Last week was quiet in Montgomery as legislators took their spring break, but this week we are back in full swing with a packed agenda. The current schedule is for legislators to meet Tuesday and Thursday of this week and wrap up next Monday. With only a few days left to pass legislation, we can expect a flurry of activity, including movement of many conservation related bills.
First up this week, Senate Bill 9 goes before the House Committee on Public Safety and Homeland Security Tuesday at noon. As part of an effort to make our streets friendlier for bicycles, SB9 proposes a safe passing distance of at least three feet for vehicles overtaking bicycles. Conservation Alabama supports this bill as part of our “Complete Streets” policies, which maintains that transportation should accommodate the needs of all users. If the bill passes through committee, it could pass in one of the two final days of this legislative session. Before the break last week, Senator Ward of Birmingham also introduced statewide resolutions that would include Complete Streets planning policies for the state.
Another positive bill for conservation with the potential to pass is House Bill 292, dealing with solid waste landfills and how they are approved.
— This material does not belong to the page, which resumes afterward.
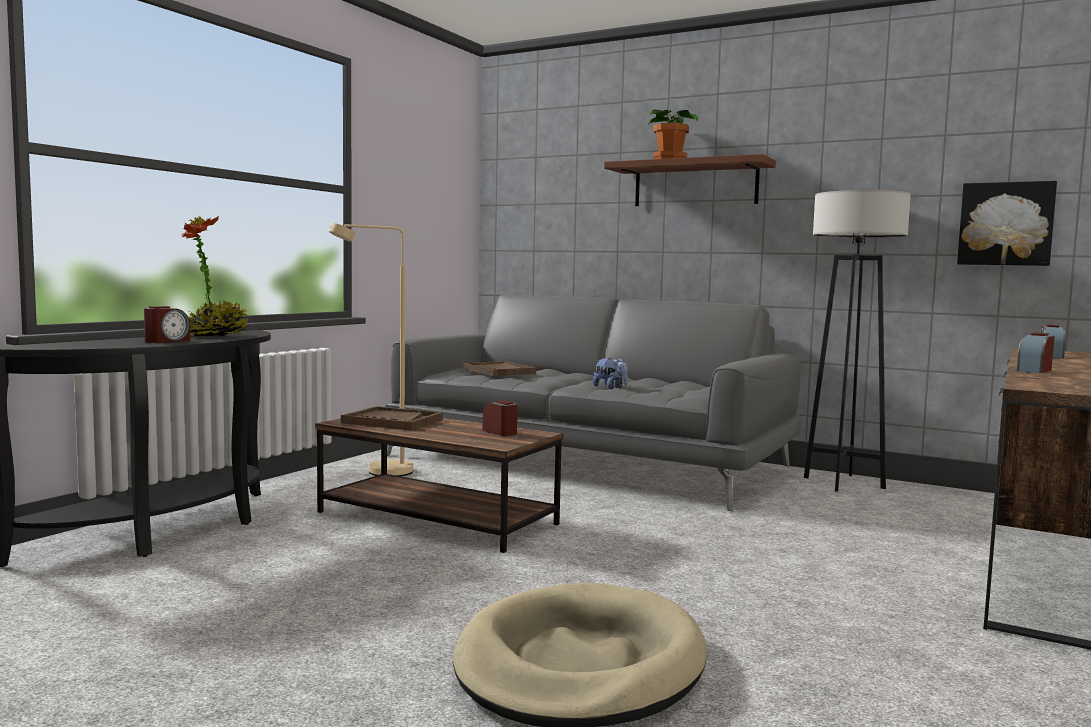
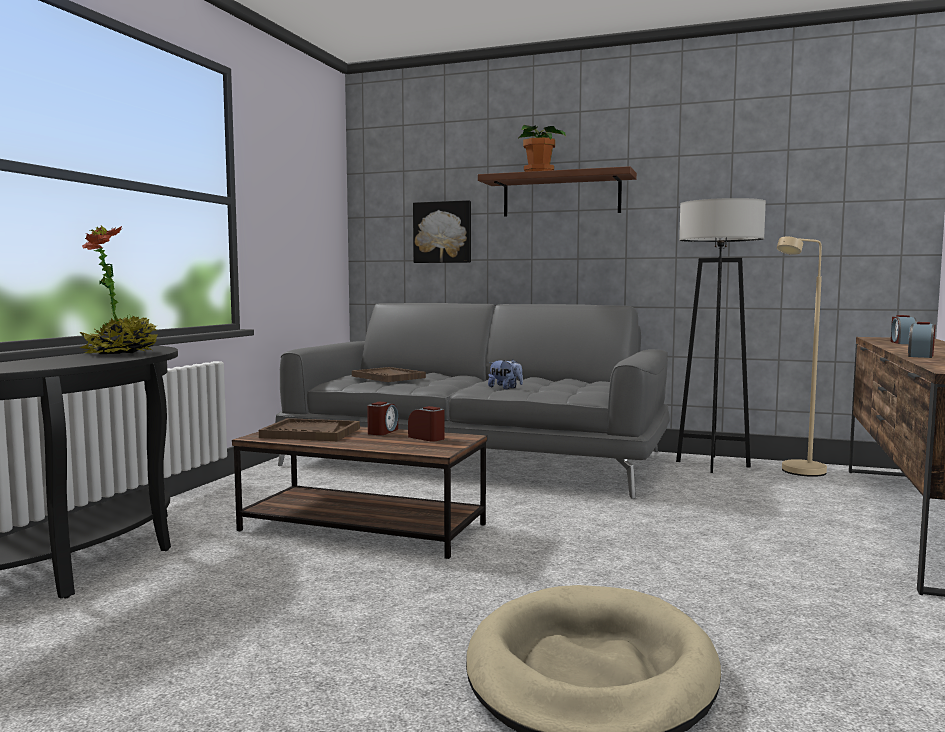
camera: 10 degrees left, 0 degrees up
(167, 341) = (77, 361): alarm clock -> alarm clock (382, 432)
(378, 473) = (280, 484): beige floor lamp -> beige floor lamp (797, 473)
(1005, 224) = (843, 228): picture -> picture (443, 232)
HB292 would eliminate the automatic approval process that currently exists when municipalities do not respond to permits for landfills, and instead replaces it with an automatic denial after 120 days. This change in the permit approval process also requires applicants to provide fact-based information supporting their proposal.
SB355, a bill that restricts local governments’ ability to control pollution into nearby waterways is also moving quickly. As it stands right now, this bill that compromises our water quality could pass this week. Water protection groups throughout the state have sent action alerts this week asking members to contact their legislators. To contact your Representative and ask them to vote no on this bill, visit our action center.
Last up on our watch list is SB12, the wind bill, which may come up for vote on Tuesday. Two local bills regulating wind energy in Etowah and Cherokee counties have already passed, and several wind companies are now pushing for this statewide bill to supersede the local bills. Conservation Alabama has proposed an amendment that includes language for both land based and offshore protections in wildlife corridors in addition to the changes already made to the bill.
Last week was a busy week for conservation related bills in the Senate. On Thursday, SB12, The Wind Energy Conversion Act, made its way to the Senate floor. Since our last update several positive changes have been made to the bill. The original bill required strict ordinances for noise (limited to 40 decibels at property’s edge) and distance (2500 feet) from neighboring properties. The current version of the bill requires noise levels be limited to 50 decibels, and the setback is now based on the height of the system, 5x the height of the system from its center to the edge of the residential or commercial building. Neighboring properties are also allowed in this bill to waive those setbacks. While these requirements are still higher than most neighboring states, feedback from the majority of wind companies is that the current version of the bill is more reasonable and would not completely hinder their ability to do business in Alabama. Even with these changes, there was reservation on the Senate floor with numerous Senators asking questions. Senator Williams agreed to carry the bill over at the call of the chair, so negotiations could continue.
Conservation Alabama continues to communicate with Senator Williams and has requested that provisions also be added for wildlife protections. SB12 could make its way back before the Senate this week.
Another bill making its way through both the House and Senate is SB355/HB475. These companion bills would restrict local governments’ ability to control pollution into nearby waterways and reduce fines paid by polluters. Currently, local governments are able to monitor activities that could threaten local water supplies. This bill would transfer all oversight and authority to the Alabama Department of Environmental Management (ADEM). This could potentially put local governments at risk of being noncompliant with the Clean Water Act and at risk of lawsuits. SB355 was heard before the Senate committee on Energy and Natural Resources last Thursday, but after a Public Hearing call by Conservation Alabama, the committee did not take action on the bill to allow time for opponents and proponents of the bill to attempt a compromise. House Bill 475 makes its way to the House Commerce Committee this Wednesday at 2:30 p.m. Conservation Alabama is opposed to these bills and is working with water protection groups throughout the state to stop the advance of these bills in their current form.